El auténtico amor, 2.0

  • Título: Her
  • Spike Jonze
  • 2013
  • EE.UU.

¿Acaso nos acabaremos enamorando de máquinas? O es que somos tan tecnológicos que hemos terminado por convertirnos en ellas y ya somos incapaces de suscitar verdaderos sentimientos. ¿Qué necesitamos los de la llamada “era virtual” para enamorarnos? ¿Tener Tinder y poder mantenernos conectados a Whastapp las 24 horas del día sin parpadear?
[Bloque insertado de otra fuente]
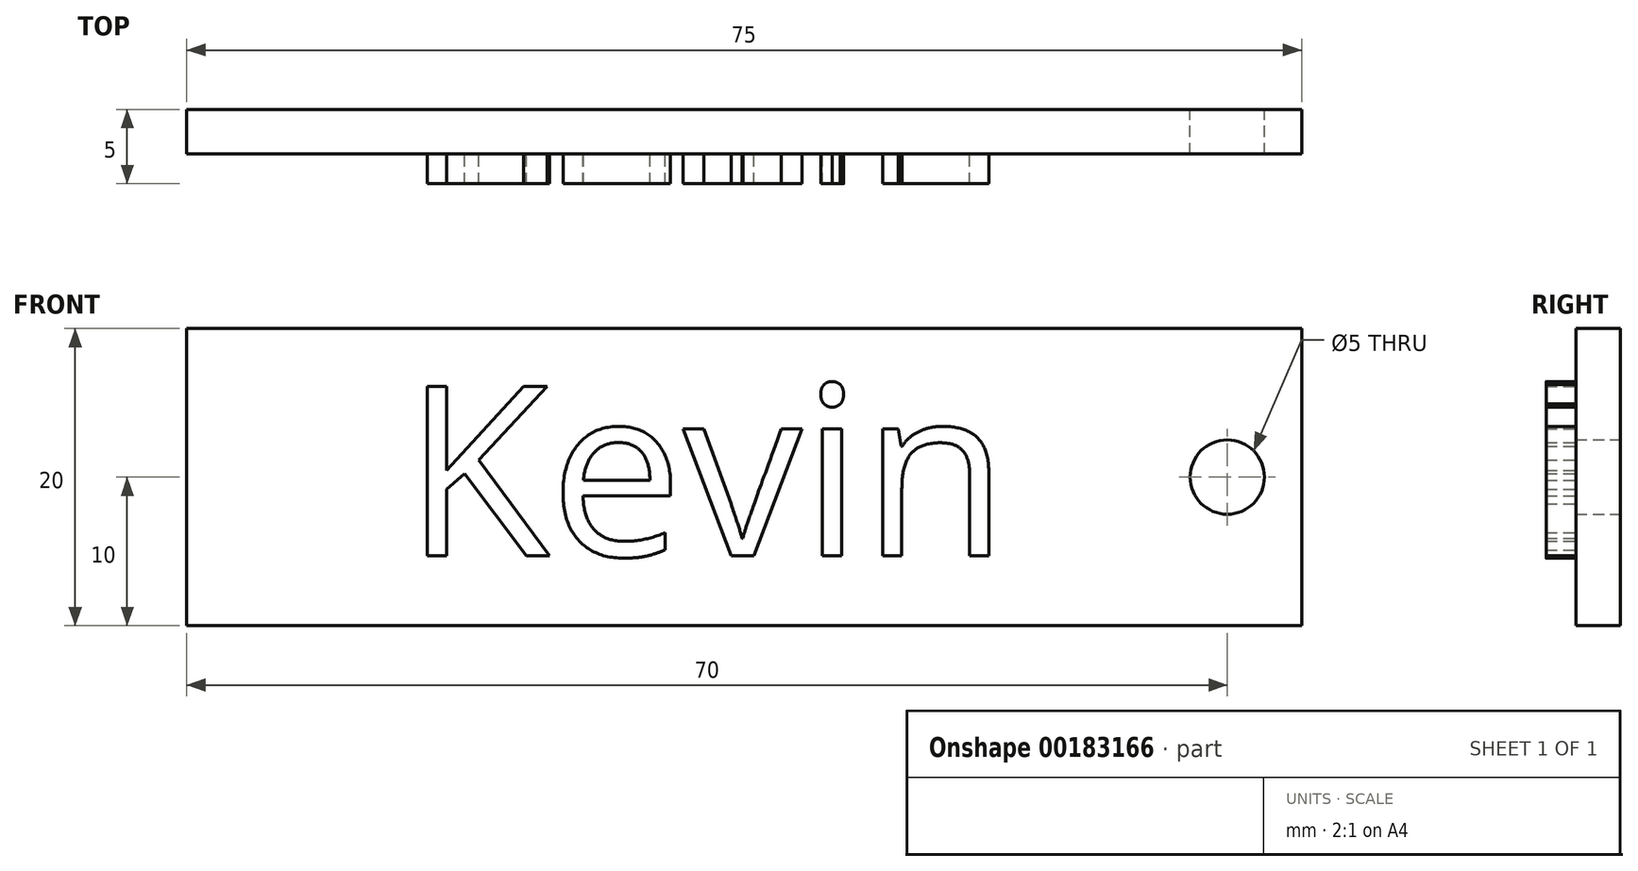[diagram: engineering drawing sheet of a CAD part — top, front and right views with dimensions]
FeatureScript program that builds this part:
annotation { "Feature Type Name" : "Feature", "Feature Type Description" : "" }
export const myFeature = defineFeature(function(context is Context, id is Id, definition is map)
    precondition{}
    {
        {
            var Q0;
            Q0=qCreatedBy(makeId("Front.planeOp"),FACE);
            var sketch = newSketch(context, id + "F0", { "sketchPlane" : qUnion([Q0])});
            skLineSegment(sketch, "E0.bottom", {"start": v(0, 0) * mm, "end": v(75, 0) * mm});
            skLineSegment(sketch, "E0.top", {"start": v(0, -20) * mm, "end": v(75, -20) * mm});
            skLineSegment(sketch, "E0.left", {"start": v(0, 0) * mm, "end": v(0, -20) * mm});
            skLineSegment(sketch, "E0.right", {"start": v(75, 0) * mm, "end": v(75, -20) * mm});
            skCircle(sketch, "E1", {"center": v(70, -10) * mm, "radius": 2.5 * mm});
            skSolve(sketch);
        }
        {
            var Q0;
            Q0 = qSketchRegion(id + "F0", true);
            extrude(context, id + "F1", {"entities" : qUnion([Q0]), "depth" : 3 * mm});
        }
        {
            var Q0;
            Q0=makeQuery(id+"F1.opExtrude","CAP_FACE",FACE,{"disambiguationData":[OSD([sQuery(id+"F0.wireOp",EDGE,"E0.bottom"),sQuery(id+"F0.wireOp",EDGE,"E0.top"),sQuery(id+"F0.wireOp",EDGE,"E0.left"),sQuery(id+"F0.wireOp",EDGE,"E0.right"),sQuery(id+"F0.wireOp",EDGE,"E1")])],"isStart":false});
            var sketch = newSketch(context, id + "F2", { "sketchPlane" : qUnion([Q0])});
            skText(sketch, "E2", { "text": "Kevin\n", "fontName": "OpenSans-Regular.ttf"});
            const initialGuessF2  = {"E2": [0.0146, -0.0153, 1, 0, 0.01151]};
            skSetInitialGuess(sketch, initialGuessF2);
            skSolve(sketch);
        }
        {
            var Q0;
            Q0 = qSketchRegion(id + "F2", true);
            extrude(context, id + "F3", {"entities" : qUnion([Q0]), "operationType" : NewBodyOperationType.ADD, "depth" : 2 * mm});
        }
    });
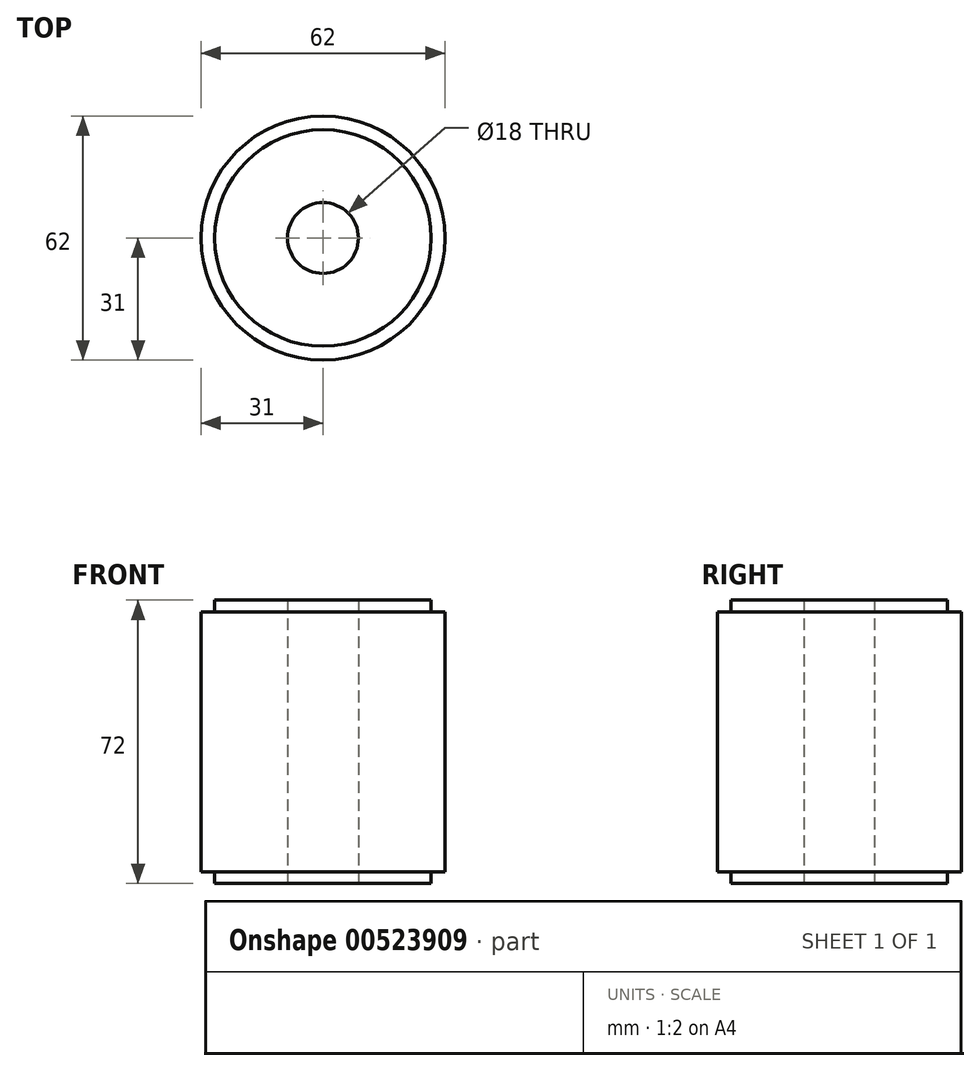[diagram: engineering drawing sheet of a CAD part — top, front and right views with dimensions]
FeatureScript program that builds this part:
annotation { "Feature Type Name" : "Feature", "Feature Type Description" : "" }
export const myFeature = defineFeature(function(context is Context, id is Id, definition is map)
    precondition{}
    {
        {
            var Q0;
            Q0=qCreatedBy(makeId("Top.planeOp"),FACE);
            var sketch = newSketch(context, id + "F0", { "sketchPlane" : qUnion([Q0])});
            skCircle(sketch, "E0", {"center": v(0, 0) * mm, "radius": 31 * mm});
            skCircle(sketch, "E1", {"center": v(0, 0) * mm, "radius": 27.5 * mm});
            skCircle(sketch, "E2", {"center": v(0, 0) * mm, "radius": 9 * mm});
            skSolve(sketch);
        }
        {
            var Q0;
            Q0=makeQuery(id+"F0.imprint","IMPRINT",FACE,{"disambiguationData":[TD([[makeQuery(id+"F0.imprint","IMPRINT",EDGE,{"derivedFrom":sQuery(id+"F0.wireOp",EDGE,"E0")}),1.0]])]});
            extrude(context, id + "F1", {"entities" : qUnion([Q0]), "depth" : 69 * mm, "offsetDistance" : 25 * mm, "hasSecondDirection" : true, "secondDirectionOppositeDirection" : false, "secondDirectionDepth" : 3 * mm});
        }
        {
            var Q0;
            Q0=makeQuery(id+"F0.imprint","IMPRINT",FACE,{"disambiguationData":[TD([[makeQuery(id+"F0.imprint","IMPRINT",EDGE,{"derivedFrom":sQuery(id+"F0.wireOp",EDGE,"E1")}),1.0]])]});
            extrude(context, id + "F2", {"entities" : qUnion([Q0]), "operationType" : NewBodyOperationType.ADD, "depth" : 72 * mm, "offsetDistance" : 25 * mm});
        }
    });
Quizá solo sean hipótesis, pero cada vez aparentan más el terminar por convertirse en una realidad. Es posible que en muchos aspectos ya hayamos bajado el nivel de humanidad, buen ejemplo de ello es la interacción en persona, sustituida por cualquier tipo de chat o aparato telefónico. Pero, ¿y el amor? ¿Irá por el mismo camino de deshumanización? Y al final, ¿no necesitaremos los cuerpos y un corazón que bombee a favor de un cerebro soñador? En esto ha pensado Spike Jonze, supongo que como crítica a la sociedad actual y como temática original, pero en Her (2013) no solo pone a prueba las capacidades sentimentales de su protagonista, Theodore –un sobresaliente Joaquin Phoenix (Puro Vicio)– sino que tambalea las convicciones de todos los que nos atrevemos a visionarla dispuestos a emocionarnos por completo. Y resulta inevitable hacerlo, mientras vemos como este escritor de cartas a terceros (oficio especialmente dulce como bien refleja el film) se va dejando llevar por Samantha, su nuevo software de Inteligencia Artificial, a quien pone voz una delicada y sensual Scarlett Johansson (Vicky Cristina Barcelona).

Ganadora del Oscar y el Globo de Oro a mejor guión, no son pocas las nominaciones que ha cosechado dentro de los grandes reconocimientos cinematográficos. Cabe destacar, por lo que supone en este ámbito, la nominación a mejor actriz de reparto en los Critic´s Choice para Johansson, quien actúa y transmite, exclusivamente, a través de la expresión de sus cuerdas vocales, algo nunca visto anteriormente.

Y es que Her es una mezcla perfecta en la que todas las partes están medidas con exactitud: un tempo pausado para el desarrollo, una historia encauzada en la ciencia ficción que convence como muy posible, y un compendio de actores –destacando a Amy Adams (La Duda) y Olivia Wilde (Colegas de copas)– brillando alrededor de un sobrecogedor Phoenix. Todo ello para lograr que estemos días, e incluso semanas, empatizando con la idea del amor tecnológico que nos plantea Jonze, ¿será auténtico amor 2.0 o será el verdadero amor, que no entiende de versiones ni de robótica?